Dijo otras cosas que también recuerdo, pero prefiero guardar. Y fue así que de pronto vi a Elena sonriendo y a los médicos desenchufar los aparatos que me sostenía a la vida, y pude beber, y pude comer. Y al poco tiempo me incorporé de la cama y caminé y salí de alta bajando estas viejas escalinatas del Hospital Pirovano.
A muy pocas personas le comenté lo que hoy cuento acá, es que pensé que me tomarían por loco o algo por el estilo, en aquellos años no eran frecuentes estos casos, o bien, el que lo había pasado no solía contarlo.
Volví a ser Gregorio Murúa, pero mi vida cambió. Cuando me lo proponía podía salir de mi cuerpo y navegar por el afuera. Incluso, en ciertas oportunidades, saqué provecho de ese "don". Pavadas, cosas menores.
Siempre respeté esa apertura que Dios me había dado. Y, por supuesto, perdí por completo el miedo a la muerte. Más allá de esto, viví en adelante una existencia normal, como tantos otros. A los 78 años, en la cama de mi casa de fin de semana y junto a mi esposa, mis tres hijos y mis cinco nietos, sonriendo y dando gracias a todos me dejé morir.
Pues bien, luego de algún tiempo no muy prolongado decidí volver, y creí que sería bueno hacerlo en la misma familia donde fui Gregorio Murúa. Encarné como su nieto, el menor de la familia. El hijo de José Ignacio. Elena, la que había sido mi esposa, se dio cuenta desde el principio, no sé bien cómo, pero se dio cuenta y me ayudó a recuperar la historia que les cuento.
Aprendí que la intuición es el lenguaje de las almas, y cuando maduré me acerqué mucho a ella. Pasé muy pegado a ella sus últimos años de vida.
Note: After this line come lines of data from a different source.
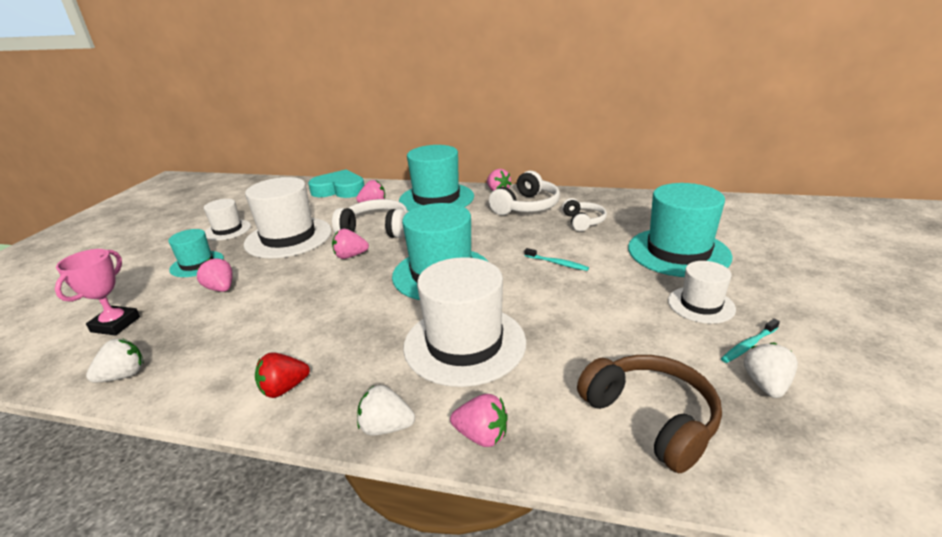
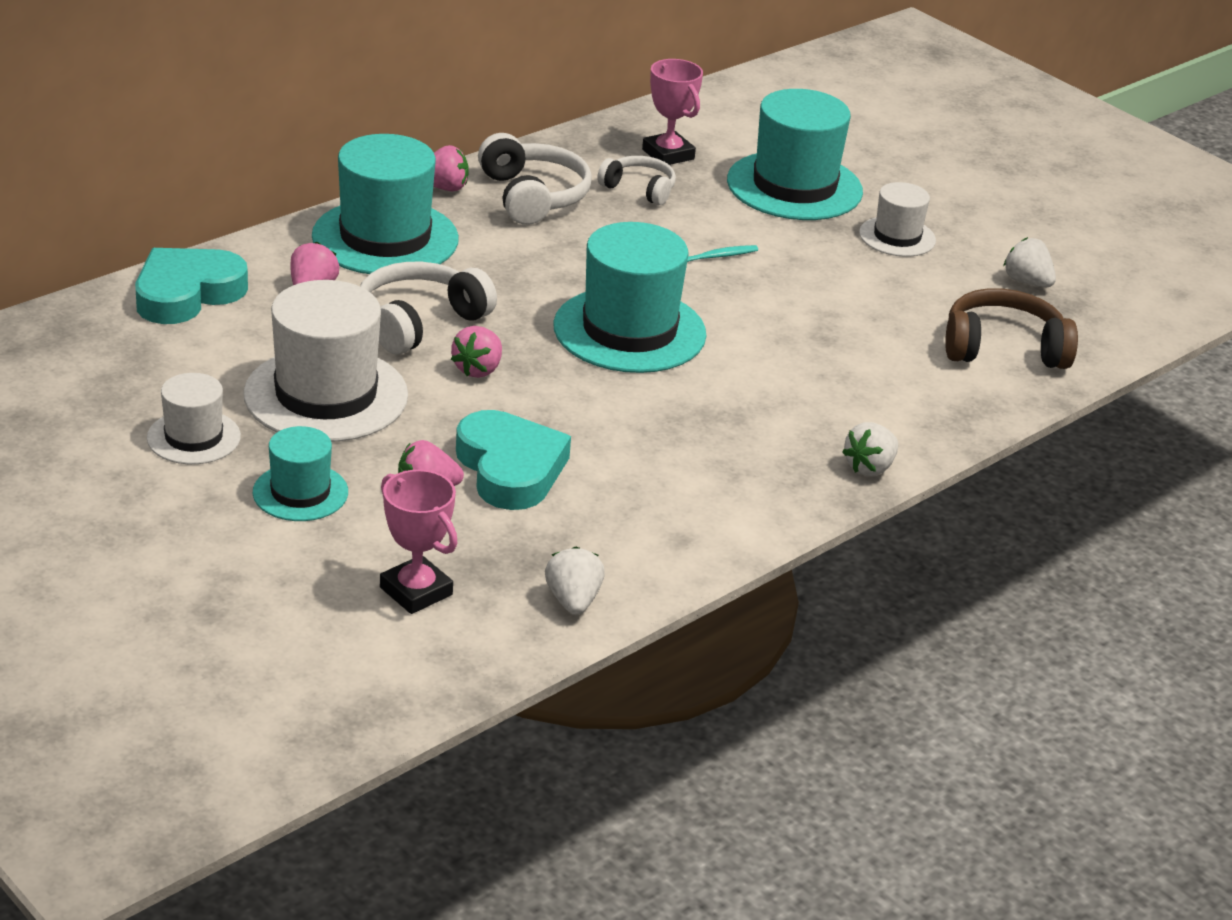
camera: 60 degrees left, 5 degrees up
(261, 300) = (510, 468): none -> turquoise heart
(284, 388) = (739, 503): red strawberry -> none
(464, 344) = (794, 379): white hat -> none
(481, 435) = (935, 428): pink strawberry -> none
(630, 214) = (668, 154): none -> pink trophy
(748, 345) = (977, 256): turquoise toothbrush -> none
La vi morir hace unos días, de mi mano y con una sonrisa cómplice.
Hoy es marte 15 de noviembre de 2025, cumplo en unos días 26 años y, como les dije, me encuentro parado frente a la escalinata del Hospital Pirovano en la ciudad de Buenos Aires, a 468 kilómetros de mi ciudad. Contando este secreto, la historia de mis vidas.